On September 9, 1914, in a letter written to the government of the Austro-Hungarian Empire, United States Secretary of State Robert Lansing demands the recall of Constantin Dumba, the Austro-Hungarian ambassador in Washington, D.C.

At the time, barely one month after the outbreak of World War I, the United States was neutral in the great struggle between the Allied and Central Powers, the latter of which included Austria-Hungary. Dumba, who had served as his country’s ambassador to the U.S. since May 1913, had earlier fallen out of favor with his colleagues in Washington on account of his government’s policy of offering “rehabilitation” to former Austro-Hungarian citizens living abroad who had previously fled their mandatory military service, provided they agreed to serve with the army for the duration of the war upon their return to Austria-Hungary. Despite Dumba’s diplomatic efforts, Vienna’s policy was seen by many as a violation of the U.S. policy of neutrality, which strictly forbade any U.S. citizen (no matter how long they had resided in the country) from actively taking sides in the war.

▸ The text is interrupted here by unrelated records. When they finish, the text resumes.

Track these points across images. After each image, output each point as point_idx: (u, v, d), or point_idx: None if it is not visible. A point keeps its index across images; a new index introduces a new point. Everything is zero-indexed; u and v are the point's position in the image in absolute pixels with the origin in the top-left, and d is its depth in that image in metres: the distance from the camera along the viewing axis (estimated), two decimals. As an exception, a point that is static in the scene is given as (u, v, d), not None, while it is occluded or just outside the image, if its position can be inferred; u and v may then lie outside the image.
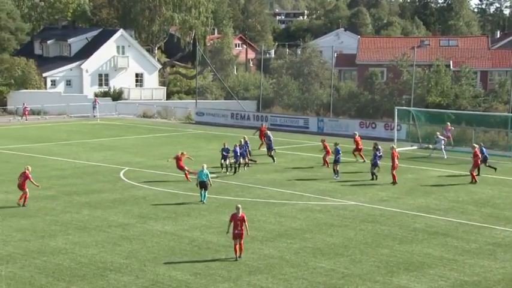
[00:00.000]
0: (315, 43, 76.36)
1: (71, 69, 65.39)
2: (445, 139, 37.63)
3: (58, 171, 31.05)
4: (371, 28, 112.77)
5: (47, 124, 51.61)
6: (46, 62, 66.67)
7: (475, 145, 30.66)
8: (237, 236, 17.97)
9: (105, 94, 64.54)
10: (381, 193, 27.11)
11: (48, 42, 69.97)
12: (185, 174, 28.64)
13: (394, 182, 28.51)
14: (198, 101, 58.76)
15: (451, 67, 60.05)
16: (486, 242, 20.20)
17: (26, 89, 60.99)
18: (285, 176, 30.48)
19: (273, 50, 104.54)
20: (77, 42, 68.51)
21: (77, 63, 65.56)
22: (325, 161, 32.68)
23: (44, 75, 63.89)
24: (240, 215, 17.99)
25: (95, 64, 66.21)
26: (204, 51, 71.21)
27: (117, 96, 64.71)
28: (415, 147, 39.98)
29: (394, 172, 28.60)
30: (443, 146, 36.73)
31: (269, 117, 50.80)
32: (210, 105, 59.44)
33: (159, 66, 71.47)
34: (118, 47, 67.48)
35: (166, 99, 68.22)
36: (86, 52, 66.89)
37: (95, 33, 69.58)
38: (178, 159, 28.76)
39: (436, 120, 42.99)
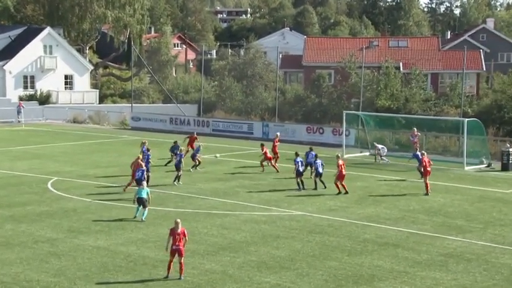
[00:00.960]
0: (259, 43, 76.91)
1: (-8, 70, 63.79)
2: (416, 143, 38.47)
3: (-22, 183, 30.15)
4: (318, 28, 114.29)
5: (-35, 130, 50.09)
6: (-36, 62, 64.86)
7: (424, 152, 31.24)
8: (174, 252, 17.77)
9: (30, 97, 63.20)
10: (329, 202, 27.41)
11: (-33, 40, 68.10)
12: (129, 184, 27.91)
13: (339, 192, 28.66)
14: (133, 105, 58.16)
15: (401, 69, 61.40)
16: (438, 252, 20.68)
17: None
18: (227, 185, 30.48)
19: (214, 51, 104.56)
20: (-1, 41, 66.94)
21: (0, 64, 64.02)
22: (262, 165, 33.87)
23: (-38, 76, 62.14)
24: (179, 229, 17.81)
25: (19, 65, 64.75)
26: (140, 51, 70.61)
27: (44, 99, 63.45)
28: (366, 154, 40.62)
29: (337, 182, 28.73)
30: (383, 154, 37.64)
31: (211, 122, 50.75)
32: (147, 110, 58.94)
33: (91, 67, 70.47)
34: (45, 47, 66.22)
35: (99, 103, 67.28)
36: (9, 52, 65.36)
37: (19, 31, 68.06)
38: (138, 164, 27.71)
39: (385, 124, 43.81)
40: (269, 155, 34.01)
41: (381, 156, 37.72)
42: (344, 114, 41.90)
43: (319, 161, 29.93)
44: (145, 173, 27.09)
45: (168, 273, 17.86)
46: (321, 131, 45.94)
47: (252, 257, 19.87)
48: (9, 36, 67.38)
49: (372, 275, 18.39)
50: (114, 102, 70.33)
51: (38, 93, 64.11)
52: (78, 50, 71.34)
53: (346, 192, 28.62)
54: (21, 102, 58.02)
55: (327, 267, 18.99)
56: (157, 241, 21.16)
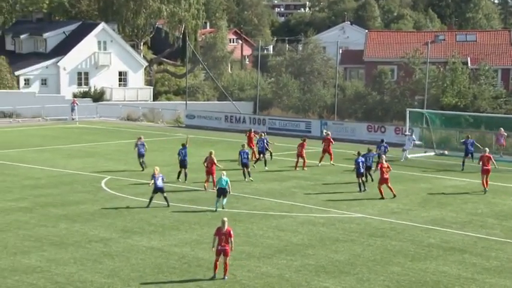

The so-called “Dumba Affair” was much more serious, and resulted in the ambassador’s dismissal by the government of President Woodrow Wilson in the fall of 1915. Lansing’s letter charged Dumba with espionage, stating that the ambassador had proposed to his government “plans to instigate strikes in American manufacturing plants engaged in the production of munitions of war.” According to the secretary of state, Dumba admitted to having written a letter containing such a proposal and sending it to his own government via an American citizen, James Archibald, who was intercepted in England; the letter was handed over to the U.S. government. As a result of this treachery, Lansing stated, “Mr. Dumba is no longer acceptable to the Government of the United States as the Ambassador of his Imperial Majesty at Washington.”

Upon Dumba’s return to Vienna, he was made a member of the nobility. Though the Austro-Hungarian government claimed it was honoring the former ambassador for his service in Washington under times of extreme duress, the British press went wild, claiming that Austria-Hungary was clearly rewarding him for his espionage efforts.